Steuerhinterziehung: Vorwurf und Verteidigung: Rechtslage, Fristen und anwaltliche Begleitung für den Mittelstand – BRANDT & FALK, München & Berlin.

Wer als Geschäftsführer eines mittelständischen Unternehmens ein Schreiben der Steuerfahndung oder eine Durchsuchungsanordnung erhält, steht vor einer der gravierendsten Situationen seiner Unternehmerlaufbahn. Steuerhinterziehung nach § 370 der Abgabenordnung (AO) ist kein Ordnungswidrigkeitentatbestand, sondern ein Straftatbestand – mit der Folge, dass Freiheitsstrafe, persönliche Haftung und erhebliche Reputationsschäden im Raum stehen. Bereits der begründete Anfangsverdacht löst staatsanwaltliche Ermittlungen aus, die das operative Geschäft empfindlich treffen können. Dieser Beitrag analysiert den strafrechtlichen Rahmen, typische Verteidigungsansätze und die Handlungsoptionen, die Geschäftsführer und ihre Berater in einem laufenden Verfahren besitzen.

Der Beitrag gliedert sich wie folgt: Zunächst wird der gesetzliche Tatbestand des § 370 AO erläutert, anschließend werden die typischen Sachverhaltskonstellationen im Mittelstand dargestellt, bevor Verfahrensabläufe, Strafzumessung, Selbstanzeige und strategische Verteidigungsoptionen behandelt werden. Den Abschluss bilden ein Mikro-Fall, die häufigsten Fragen und konkrete nächste Schritte.

Was ist Steuerhinterziehung nach § 370 AO – und wann ist der Tatbestand erfüllt?

Steuerhinterziehung liegt vor, wenn gegenüber der Finanzbehörde unrichtige oder unvollständige Angaben gemacht werden oder pflichtwidrig steuerlich erhebliche Tatsachen verschwiegen werden, wodurch Steuern verkürzt oder nicht gerechtfertigte Steuervorteile erlangt werden. § 370 AO erfasst dabei drei Tatbestandsvarianten: aktives Tun durch falsche Angaben, Unterlassen bei bestehender Erklärungspflicht und die Erlangung ungerechtfertigter Steuervorteile. Die Strafandrohung beträgt Freiheitsstrafe bis zu fünf Jahren oder Geldstrafe – in besonders schweren Fällen, etwa bei gewerbsmäßiger Begehung oder bei einem Steuerschaden von mehr als 50.000 Euro je Tat, bis zu zehn Jahre Freiheitsstrafe.
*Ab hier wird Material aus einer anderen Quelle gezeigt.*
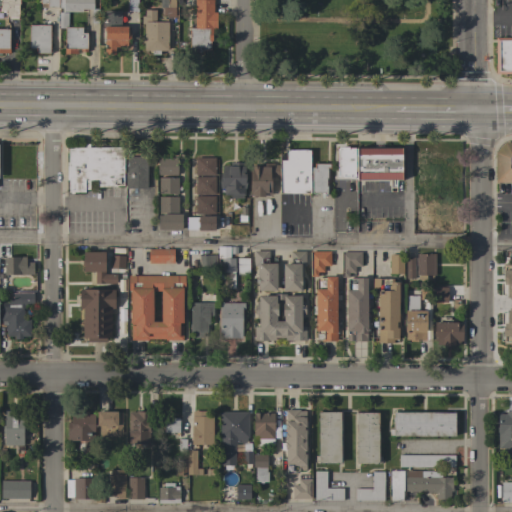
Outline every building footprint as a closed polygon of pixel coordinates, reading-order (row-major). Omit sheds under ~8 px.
[(19,0),(19,4),(18,4),(18,17),(18,19),(8,19),(8,17),(6,17),(6,11),(5,11),(5,12),(2,12),(2,11),(0,11),(0,0),(19,0)] [(93,0),(93,9),(98,9),(98,23),(91,23),(91,9),(82,9),(82,12),(58,12),(58,8),(46,8),(47,4),(40,3),(40,0),(93,0)] [(127,0),(138,0),(138,11),(127,11),(127,0)] [(166,17),(166,16),(161,16),(161,7),(159,7),(159,0),(175,0),(175,17),(166,17)] [(212,0),(212,12),(215,12),(215,30),(210,30),(210,35),(211,35),(211,40),(210,40),(210,50),(203,50),(203,55),(189,54),(189,27),(193,27),(193,0),(212,0)] [(155,10),(155,17),(162,17),(162,18),(167,18),(167,21),(168,21),(167,50),(159,50),(159,54),(152,54),(152,50),(144,50),(144,23),(141,23),(141,16),(144,16),(144,9),(155,10)] [(120,26),(127,26),(127,33),(129,33),(129,37),(127,37),(127,46),(119,46),(119,47),(115,47),(115,54),(104,54),(104,39),(105,39),(105,26),(104,26),(104,10),(120,10),(120,26)] [(87,51),(80,51),(80,49),(77,49),(77,53),(64,53),(64,49),(64,28),(58,28),(58,12),(67,12),(67,27),(82,27),(82,32),(87,32),(87,51)] [(50,25),(50,31),(51,31),(51,36),(50,36),(49,54),(36,53),(36,49),(28,49),(29,24),(50,25)] [(0,28),(9,29),(9,53),(0,53),(0,28)] [(495,37),(511,37),(511,73),(495,73),(495,37)] [(511,142),(511,182),(495,182),(495,152),(504,142),(511,142)] [(68,192),(68,180),(67,180),(66,162),(68,162),(68,147),(123,147),(123,185),(116,185),(116,186),(96,187),(96,180),(89,180),(89,189),(84,189),(84,192),(68,192)] [(412,150),(431,150),(431,147),(436,147),(436,150),(454,150),(454,163),(455,163),(455,167),(459,167),(459,201),(435,201),(435,188),(431,188),(431,191),(412,191),(412,150)] [(356,180),(356,148),(401,148),(401,180),(356,180)] [(310,193),(279,193),(279,159),(286,159),(286,150),(310,149),(310,193)] [(125,188),(125,171),(127,171),(127,156),(146,156),(147,188),(125,188)] [(195,175),(195,158),(215,157),(215,175),(195,175)] [(157,175),(157,158),(177,158),(177,175),(157,175)] [(220,174),(222,174),(222,165),(230,165),(230,162),(246,163),(245,188),(244,188),(244,195),(243,195),(243,198),(230,198),(230,195),(223,194),(224,188),(220,188),(220,174)] [(311,167),(313,167),(314,162),(330,163),(330,168),(326,168),(326,178),(325,178),(325,185),(326,185),(326,194),(323,194),(323,192),(311,192),(311,167)] [(354,192),(338,192),(338,184),(339,184),(339,176),(338,176),(338,167),(345,167),(345,163),(352,163),(352,167),(354,167),(354,192)] [(250,164),(278,165),(278,176),(271,176),(271,195),(264,195),(264,196),(253,196),(253,195),(250,195),(250,164)] [(177,194),(176,194),(176,195),(171,195),(171,193),(159,193),(159,177),(177,177),(177,194)] [(195,194),(195,177),(214,177),(215,194),(195,194)] [(177,213),(158,212),(158,196),(178,196),(177,213)] [(195,196),(215,196),(215,213),(201,213),(201,214),(195,214),(195,196)] [(181,229),(158,229),(158,215),(162,215),(162,214),(181,214),(181,229)] [(214,230),(187,230),(187,217),(198,217),(198,216),(214,216),(214,230)] [(222,278),(222,265),(216,265),(216,258),(217,258),(217,246),(236,246),(236,253),(230,253),(230,258),(234,258),(234,267),(236,267),(236,272),(234,272),(234,278),(222,278)] [(148,263),(148,249),(173,249),(173,263),(148,263)] [(253,250),(268,250),(268,259),(267,259),(267,263),(276,263),(276,290),(258,290),(258,270),(256,270),(256,265),(253,266),(253,250)] [(104,274),(116,274),(116,283),(94,283),(94,271),(83,272),(83,265),(81,265),(81,259),(83,259),(83,251),(104,251),(104,274)] [(283,291),(283,263),(290,263),(290,251),(305,251),(305,266),(300,266),(300,291),(283,291)] [(310,251),(330,251),(330,265),(323,265),(323,272),(317,272),(317,276),(310,276),(310,251)] [(341,251),(361,251),(361,266),(354,266),(354,272),(348,272),(348,277),(341,277),(341,251)] [(435,275),(426,275),(426,280),(418,280),(418,275),(416,275),(416,265),(415,265),(415,258),(416,258),(416,254),(434,253),(435,275)] [(216,267),(200,267),(199,255),(216,254),(216,267)] [(389,254),(403,254),(403,274),(389,274),(389,254)] [(110,268),(111,255),(125,256),(124,269),(110,268)] [(3,256),(25,256),(25,262),(33,262),(33,274),(4,275),(3,256)] [(405,257),(414,257),(414,278),(405,278),(405,257)] [(236,274),(236,259),(248,259),(248,274),(236,274)] [(511,299),(511,266),(503,266),(503,299),(511,299)] [(184,290),(182,290),(182,323),(179,323),(179,326),(182,326),(182,340),(165,340),(165,339),(148,339),(148,340),(130,340),(130,325),(134,325),(134,324),(130,324),(130,322),(129,290),(128,290),(128,275),(184,275),(184,290)] [(336,341),(321,341),(321,339),(316,339),(316,331),(315,331),(315,289),(316,289),(316,278),(325,278),(325,276),(336,276),(336,341)] [(366,341),(352,341),(352,340),(347,340),(347,331),(346,331),(346,290),(347,290),(347,278),(356,278),(366,278),(366,341)] [(378,291),(372,291),(372,278),(393,278),(392,281),(398,282),(398,286),(400,286),(400,302),(398,302),(398,309),(400,309),(400,317),(399,317),(399,326),(400,326),(400,335),(398,335),(398,339),(393,339),(393,342),(387,342),(387,343),(383,343),(377,342),(378,291)] [(419,285),(431,285),(431,299),(419,299),(419,285)] [(87,341),(87,338),(82,338),(82,308),(79,308),(79,289),(87,289),(87,287),(107,287),(107,289),(114,289),(114,308),(111,308),(111,337),(106,337),(106,342),(87,341)] [(30,336),(22,336),(22,339),(14,339),(14,336),(6,336),(6,321),(1,321),(1,307),(8,307),(8,300),(12,300),(12,293),(33,293),(33,305),(23,305),(23,315),(23,319),(30,319),(30,336)] [(285,340),(285,337),(275,337),(275,340),(254,340),(254,326),(259,326),(259,318),(256,318),(256,314),(254,314),(254,305),(256,305),(256,301),(258,301),(258,295),(273,295),(273,293),(285,293),(285,295),(301,295),(301,304),(305,304),(305,314),(304,314),(304,317),(301,317),(301,326),(306,326),(306,340),(285,340)] [(213,315),(209,315),(209,324),(207,324),(207,333),(203,333),(203,338),(193,337),(193,332),(189,332),(190,302),(213,302),(213,315)] [(219,303),(244,303),(244,309),(241,309),(241,338),(219,338),(219,303)] [(426,310),(426,332),(425,332),(425,340),(416,340),(416,341),(409,341),(409,339),(405,339),(405,332),(405,310),(426,310)] [(499,315),(511,315),(511,344),(503,344),(503,326),(499,326),(499,315)] [(462,341),(459,341),(459,345),(453,345),(453,346),(440,346),(440,344),(436,344),(436,341),(434,341),(434,322),(439,322),(439,317),(449,317),(449,320),(451,320),(451,322),(456,322),(456,323),(462,323),(462,341)] [(286,449),(285,449),(284,442),(286,442),(286,439),(284,439),(284,433),(286,433),(286,430),(284,430),(284,423),(286,423),(285,410),(299,409),(299,411),(305,410),(306,427),(303,427),(303,430),(305,430),(306,451),(304,451),(304,454),(305,454),(306,470),(299,470),(299,472),(286,473),(286,449)] [(4,445),(4,433),(2,433),(2,426),(4,426),(4,410),(23,411),(23,445),(4,445)] [(150,410),(150,421),(149,421),(149,427),(150,427),(150,432),(149,432),(149,444),(128,444),(128,412),(135,412),(135,410),(150,410)] [(191,444),(191,426),(192,426),(192,410),(206,411),(206,416),(212,416),(212,445),(191,444)] [(70,422),(71,414),(77,415),(77,411),(88,411),(88,414),(94,414),(94,454),(83,454),(83,441),(67,440),(67,422),(70,422)] [(121,437),(99,436),(99,426),(96,426),(96,411),(122,412),(121,437)] [(248,411),(248,438),(246,438),(246,441),(245,441),(245,442),(236,442),(236,444),(234,444),(235,465),(221,465),(220,438),(219,412),(248,411)] [(497,413),(505,413),(505,411),(511,411),(511,458),(506,458),(506,448),(497,448),(497,413)] [(340,463),(318,463),(318,462),(315,462),(315,456),(318,456),(318,412),(340,412),(340,463)] [(356,413),(378,412),(378,456),(381,456),(381,462),(377,462),(377,463),(356,463),(356,413)] [(454,413),(454,435),(392,435),(389,435),(389,429),(392,429),(392,412),(454,413)] [(274,413),(274,427),(280,427),(280,438),(274,438),(274,446),(254,446),(254,439),(253,439),(253,413),(274,413)] [(179,432),(173,432),(173,435),(169,434),(169,432),(163,432),(164,417),(179,417),(179,432)] [(252,464),(251,464),(250,467),(243,467),(243,464),(242,464),(242,452),(243,452),(243,443),(251,443),(251,452),(252,452),(252,464)] [(186,450),(196,450),(196,468),(201,468),(201,475),(195,475),(195,474),(186,474),(186,450)] [(253,482),(253,455),(266,454),(266,467),(265,467),(266,473),(267,473),(267,482),(262,482),(261,483),(258,484),(257,482),(253,482)] [(454,455),(454,467),(452,467),(452,473),(446,473),(446,467),(398,467),(398,455),(454,455)] [(177,476),(177,462),(185,462),(185,476),(178,476),(177,476)] [(124,490),(124,498),(116,498),(116,496),(108,496),(109,474),(110,474),(110,469),(123,469),(123,474),(124,474),(124,490)] [(390,470),(403,470),(403,490),(402,490),(402,500),(390,500),(391,489),(390,489),(390,470)] [(404,491),(404,477),(406,477),(406,470),(441,470),(441,477),(451,477),(451,487),(452,487),(452,491),(450,491),(450,499),(434,499),(434,493),(427,493),(427,491),(404,491)] [(326,471),(326,488),(342,488),(342,500),(314,500),(314,471),(326,471)] [(383,500),(355,500),(355,488),(371,489),(372,472),(383,472),(383,500)] [(128,476),(143,476),(143,499),(128,499),(128,476)] [(93,478),(93,499),(73,498),(73,497),(65,497),(66,479),(73,479),(73,478),(93,478)] [(310,499),(292,499),(292,485),(298,485),(298,478),(310,478),(310,499)] [(29,481),(29,498),(0,498),(1,480),(29,481)] [(511,501),(501,502),(500,482),(511,481),(511,501)] [(173,483),(173,486),(178,486),(178,489),(179,489),(179,503),(158,503),(157,487),(163,487),(163,483),(173,483)] [(235,499),(235,484),(250,484),(250,499),(235,499)]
Für Geschäftsführer einer GmbH ist die persönliche Verantwortlichkeit der neuralgische Punkt. Als gesetzliche Vertreter treffen sie die steuerlichen Pflichten der Gesellschaft nach § 34 AO. Das bedeutet: Werden Körperschaftsteuer-, Gewerbesteuer- oder Umsatzsteuererklärungen unrichtig abgegeben – ob durch eigenes Handeln, durch Mitarbeiter oder durch Steuerberater, denen falsche Grundlagendaten übermittelt wurden –, kann sich die persönliche Strafbarkeit des Geschäftsführers ergeben. Ein Irrtum oder Nichtwissen schließt den Vorsatz aus; allerdings prüfen Staatsanwaltschaften und Gerichte scharf, ob ein solcher Irrtum angesichts der konkreten Umstände glaubhaft ist.
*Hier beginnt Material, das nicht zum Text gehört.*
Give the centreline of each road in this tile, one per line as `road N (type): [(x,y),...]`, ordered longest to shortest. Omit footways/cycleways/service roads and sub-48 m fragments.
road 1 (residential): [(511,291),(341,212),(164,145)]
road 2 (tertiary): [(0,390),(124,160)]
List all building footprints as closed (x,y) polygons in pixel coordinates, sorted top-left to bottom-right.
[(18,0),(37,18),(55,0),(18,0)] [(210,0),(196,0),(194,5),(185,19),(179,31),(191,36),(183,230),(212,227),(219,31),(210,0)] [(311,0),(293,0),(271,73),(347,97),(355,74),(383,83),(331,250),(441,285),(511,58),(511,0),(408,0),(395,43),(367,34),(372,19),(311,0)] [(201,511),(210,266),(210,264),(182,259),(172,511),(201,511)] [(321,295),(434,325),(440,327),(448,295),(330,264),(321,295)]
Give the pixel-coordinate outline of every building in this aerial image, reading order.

Strafrechtlich relevant ist auch das sogenannte Eventualvorsatz-Problem: Es genügt, dass der Täter die Steuerverkürzung „billigend in Kauf nimmt". Wer also trotz erkennbarer Unklarheiten bei der steuerlichen Behandlung eines Sachverhalts keine Rückfrage beim Berater stellt und eine günstige Erklärung einreicht, riskiert, dass Ermittler dieses Verhalten als billigendes Inkaufnehmen einordnen. In der Mandatspraxis sehen wir, dass gerade diese Grauzone zwischen Fahrlässigkeit und bedingtem Vorsatz häufig den entscheidenden Streitpunkt im Verfahren bildet.

Welche Sachverhalte führen im Mittelstand am häufigsten zu Ermittlungen?

Aus der anwaltlichen Beratungspraxis lassen sich wiederkehrende Konstellationen identifizieren, die überproportional häufig zu Steuerstrafverfahren führen. An erster Stelle stehen Umsatzsteuerkarusselle und Scheinrechnungen. Daneben sind es verdeckte Gewinnausschüttungen, die nicht als solche deklariert werden, Schwarzlohnzahlungen im gewerblichen Bereich sowie die unzutreffende steuerliche Behandlung von Verrechnungspreisen bei Unternehmensgruppen.

Ein weiteres Feld sind digitale Geschäftsmodelle, bei denen Umsätze ausländischer Plattformen nicht in der deutschen Umsatzsteuererklärung erfasst werden, obwohl eine inländische Steuerpflicht besteht. Betriebsprüfungen decken in mehr als der Hälfte der Fälle Beanstandungen auf – nicht immer mit strafrechtlicher Relevanz, aber häufig als Ausgangspunkt für eine Weiterleitung an die Bußgeld- und Strafsachenstelle (BuStra). Sobald der Prüfer eine Weiterleitung erwägt, ändert sich der Verfahrenscharakter grundlegend: Die Finanzbehörde wechselt von der fiskalischen zur strafprozessualen Rolle, und der Betroffene genießt Beschuldigtenrechte.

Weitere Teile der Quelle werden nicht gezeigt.